*** Block opens ***

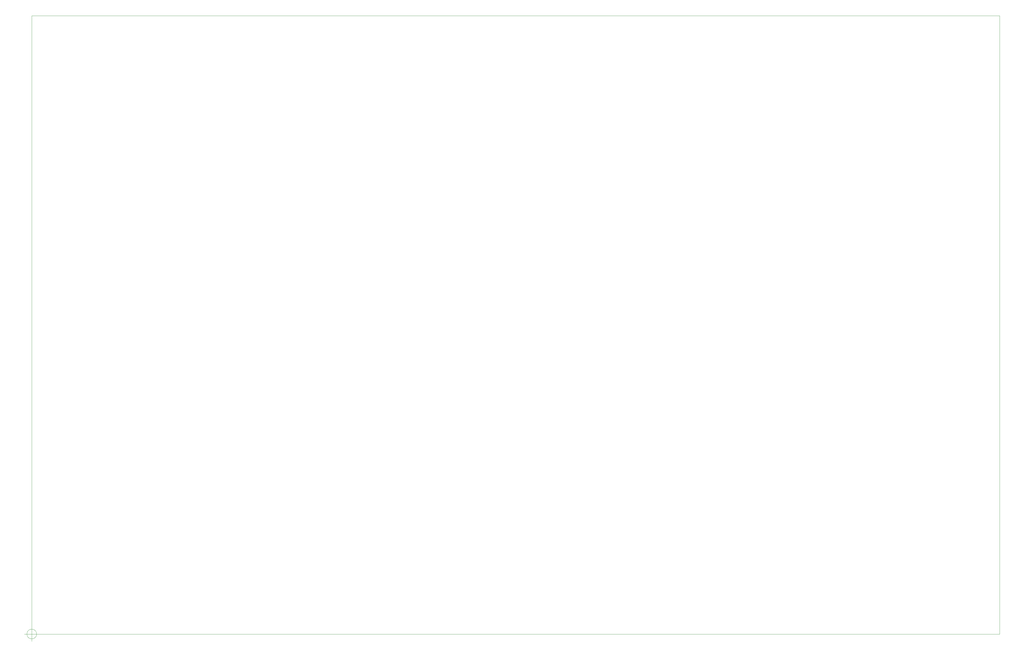
<source format=gbr>
G04 #@! TF.GenerationSoftware,KiCad,Pcbnew,5.99.0-unknown-1973153~101~ubuntu20.04.1*
G04 #@! TF.CreationDate,2020-07-01T19:51:03-04:00*
G04 #@! TF.ProjectId,L1Switch,4c315377-6974-4636-982e-6b696361645f,rev?*
G04 #@! TF.SameCoordinates,Original*
G04 #@! TF.FileFunction,Profile,NP*
%FSLAX46Y46*%
G04 Gerber Fmt 4.6, Leading zero omitted, Abs format (unit mm)*
G04 Created by KiCad (PCBNEW 5.99.0-unknown-1973153~101~ubuntu20.04.1) date 2020-07-01 19:51:03*
%MOMM*%
%LPD*%
G01*
G04 APERTURE LIST*
G04 #@! TA.AperFunction,Profile*
%ADD10C,0.050000*%
G04 #@! TD*
G04 APERTURE END LIST*
D10*
X42445416Y-231731165D02*
G75*
G03*
X42445416Y-231731165I-1666666J0D01*
G01*
X38278750Y-231731165D02*
X43278750Y-231731165D01*
X40778750Y-229231165D02*
X40778750Y-234231165D01*
X40778750Y-231731165D02*
X40778750Y-18731165D01*
X373778750Y-231731165D02*
X40778750Y-231731165D01*
X373778750Y-18731165D02*
X373778750Y-231731165D01*
X40778750Y-18731165D02*
X373778750Y-18731165D01*
M02*

</source>
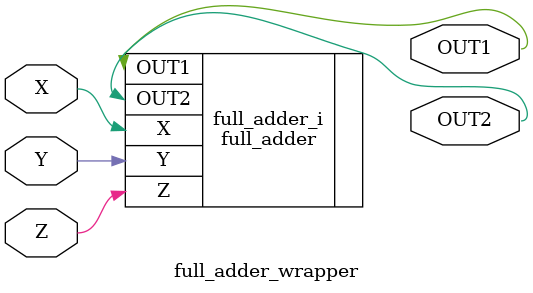
<source format=v>
`timescale 1 ps / 1 ps

module full_adder_wrapper
   (OUT1,
    OUT2,
    X,
    Y,
    Z);
  output OUT1;
  output OUT2;
  input X;
  input Y;
  input Z;

  wire OUT1;
  wire OUT2;
  wire X;
  wire Y;
  wire Z;

  full_adder full_adder_i
       (.OUT1(OUT1),
        .OUT2(OUT2),
        .X(X),
        .Y(Y),
        .Z(Z));
endmodule

</source>
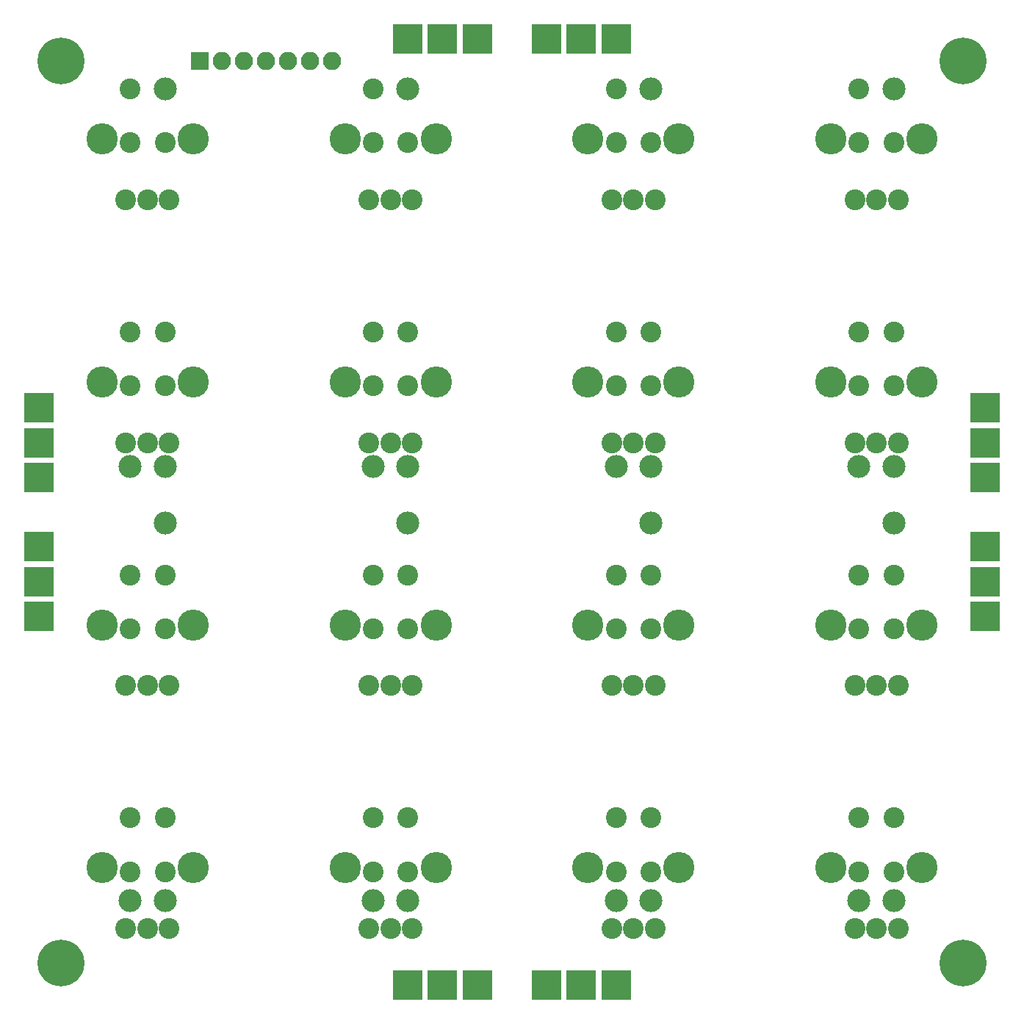
<source format=gbr>
G04 #@! TF.FileFunction,Soldermask,Top*
%FSLAX46Y46*%
G04 Gerber Fmt 4.6, Leading zero omitted, Abs format (unit mm)*
G04 Created by KiCad (PCBNEW 4.0.6) date Tuesday, July 03, 2018 'PMt' 09:33:00 PM*
%MOMM*%
%LPD*%
G01*
G04 APERTURE LIST*
%ADD10C,0.100000*%
%ADD11C,2.398980*%
%ADD12C,3.600000*%
%ADD13C,2.647900*%
%ADD14C,5.400000*%
%ADD15R,2.100000X2.100000*%
%ADD16O,2.100000X2.100000*%
%ADD17R,3.400000X3.400000*%
G04 APERTURE END LIST*
D10*
D11*
X183000000Y-88450000D03*
X183000000Y-82250000D03*
X187000000Y-88450000D03*
X187000000Y-82250000D03*
X183000000Y-60450000D03*
X183000000Y-54250000D03*
X187000000Y-60450000D03*
X155000000Y-60450000D03*
X155000000Y-54250000D03*
X159000000Y-60450000D03*
X127000000Y-60450000D03*
X127000000Y-54250000D03*
X131000000Y-60450000D03*
X99000000Y-60450000D03*
X99000000Y-54250000D03*
X103000000Y-60450000D03*
D12*
X106250000Y-144000000D03*
D11*
X101000000Y-151000000D03*
X103500000Y-151000000D03*
X98500000Y-151000000D03*
D12*
X95750000Y-144000000D03*
X106250000Y-88000000D03*
D11*
X101000000Y-95000000D03*
X103500000Y-95000000D03*
X98500000Y-95000000D03*
D12*
X95750000Y-88000000D03*
D13*
X102998980Y-54252520D03*
X102998980Y-97747480D03*
X99001020Y-97747480D03*
D14*
X195000000Y-155000000D03*
X91000000Y-155000000D03*
X91000000Y-51000000D03*
X195000000Y-51000000D03*
D15*
X107000000Y-51000000D03*
D16*
X109540000Y-51000000D03*
X112080000Y-51000000D03*
X114620000Y-51000000D03*
X117160000Y-51000000D03*
X119700000Y-51000000D03*
X122240000Y-51000000D03*
D17*
X88500000Y-115000000D03*
X88500000Y-91000000D03*
X88500000Y-95000000D03*
X88500000Y-99000000D03*
X88500000Y-111000000D03*
X88500000Y-107000000D03*
X155000000Y-157500000D03*
X131000000Y-157500000D03*
X135000000Y-157500000D03*
X139000000Y-157500000D03*
X151000000Y-157500000D03*
X147000000Y-157500000D03*
X197500000Y-115000000D03*
X197500000Y-91000000D03*
X197500000Y-95000000D03*
X197500000Y-99000000D03*
X197500000Y-111000000D03*
X197500000Y-107000000D03*
X155000000Y-48500000D03*
X131000000Y-48500000D03*
X135000000Y-48500000D03*
X139000000Y-48500000D03*
X151000000Y-48500000D03*
X147000000Y-48500000D03*
D13*
X102998980Y-104252520D03*
X102998980Y-147747480D03*
X99001020Y-147747480D03*
X130998980Y-104252520D03*
X130998980Y-147747480D03*
X127001020Y-147747480D03*
X158998980Y-104252520D03*
X158998980Y-147747480D03*
X155001020Y-147747480D03*
X186998980Y-104252520D03*
X186998980Y-147747480D03*
X183001020Y-147747480D03*
X186998980Y-54252520D03*
X186998980Y-97747480D03*
X183001020Y-97747480D03*
X158998980Y-54252520D03*
X158998980Y-97747480D03*
X155001020Y-97747480D03*
X130998980Y-54252520D03*
X130998980Y-97747480D03*
X127001020Y-97747480D03*
D12*
X106250000Y-60000000D03*
D11*
X101000000Y-67000000D03*
X103500000Y-67000000D03*
X98500000Y-67000000D03*
D12*
X95750000Y-60000000D03*
X134250000Y-60000000D03*
D11*
X129000000Y-67000000D03*
X131500000Y-67000000D03*
X126500000Y-67000000D03*
D12*
X123750000Y-60000000D03*
X162250000Y-60000000D03*
D11*
X157000000Y-67000000D03*
X159500000Y-67000000D03*
X154500000Y-67000000D03*
D12*
X151750000Y-60000000D03*
X190250000Y-60000000D03*
D11*
X185000000Y-67000000D03*
X187500000Y-67000000D03*
X182500000Y-67000000D03*
D12*
X179750000Y-60000000D03*
X134250000Y-88000000D03*
D11*
X129000000Y-95000000D03*
X131500000Y-95000000D03*
X126500000Y-95000000D03*
D12*
X123750000Y-88000000D03*
X162250000Y-88000000D03*
D11*
X157000000Y-95000000D03*
X159500000Y-95000000D03*
X154500000Y-95000000D03*
D12*
X151750000Y-88000000D03*
X190250000Y-88000000D03*
D11*
X185000000Y-95000000D03*
X187500000Y-95000000D03*
X182500000Y-95000000D03*
D12*
X179750000Y-88000000D03*
X106250000Y-116000000D03*
D11*
X101000000Y-123000000D03*
X103500000Y-123000000D03*
X98500000Y-123000000D03*
D12*
X95750000Y-116000000D03*
X134250000Y-116000000D03*
D11*
X129000000Y-123000000D03*
X131500000Y-123000000D03*
X126500000Y-123000000D03*
D12*
X123750000Y-116000000D03*
X162250000Y-116000000D03*
D11*
X157000000Y-123000000D03*
X159500000Y-123000000D03*
X154500000Y-123000000D03*
D12*
X151750000Y-116000000D03*
X190250000Y-116000000D03*
D11*
X185000000Y-123000000D03*
X187500000Y-123000000D03*
X182500000Y-123000000D03*
D12*
X179750000Y-116000000D03*
X134250000Y-144000000D03*
D11*
X129000000Y-151000000D03*
X131500000Y-151000000D03*
X126500000Y-151000000D03*
D12*
X123750000Y-144000000D03*
X162250000Y-144000000D03*
D11*
X157000000Y-151000000D03*
X159500000Y-151000000D03*
X154500000Y-151000000D03*
D12*
X151750000Y-144000000D03*
X190250000Y-144000000D03*
D11*
X185000000Y-151000000D03*
X187500000Y-151000000D03*
X182500000Y-151000000D03*
D12*
X179750000Y-144000000D03*
D11*
X99000000Y-88450000D03*
X99000000Y-82250000D03*
X103000000Y-88450000D03*
X103000000Y-82250000D03*
X127000000Y-88450000D03*
X127000000Y-82250000D03*
X131000000Y-88450000D03*
X131000000Y-82250000D03*
X155000000Y-88450000D03*
X155000000Y-82250000D03*
X159000000Y-88450000D03*
X159000000Y-82250000D03*
X99000000Y-116450000D03*
X99000000Y-110250000D03*
X103000000Y-116450000D03*
X103000000Y-110250000D03*
X127000000Y-116450000D03*
X127000000Y-110250000D03*
X131000000Y-116450000D03*
X131000000Y-110250000D03*
X155000000Y-116450000D03*
X155000000Y-110250000D03*
X159000000Y-116450000D03*
X159000000Y-110250000D03*
X183000000Y-116450000D03*
X183000000Y-110250000D03*
X187000000Y-116450000D03*
X187000000Y-110250000D03*
X99000000Y-144450000D03*
X99000000Y-138250000D03*
X103000000Y-144450000D03*
X103000000Y-138250000D03*
X127000000Y-144450000D03*
X127000000Y-138250000D03*
X131000000Y-144450000D03*
X131000000Y-138250000D03*
X155000000Y-144450000D03*
X155000000Y-138250000D03*
X159000000Y-144450000D03*
X159000000Y-138250000D03*
X183000000Y-144450000D03*
X183000000Y-138250000D03*
X187000000Y-144450000D03*
X187000000Y-138250000D03*
M02*

</source>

*** Block closes ***

Take from the material above every line that includes the word "KiCad".

G04 #@! TF.GenerationSoftware,KiCad,Pcbnew,5.99.0-unknown-1973153~101~ubuntu20.04.1*
G04 Created by KiCad (PCBNEW 5.99.0-unknown-1973153~101~ubuntu20.04.1) date 2020-07-01 19:51:03*
G04 Created by KiCad (PCBNEW 4.0.6) date Tuesday, July 03, 2018 'PMt' 09:33:00 PM*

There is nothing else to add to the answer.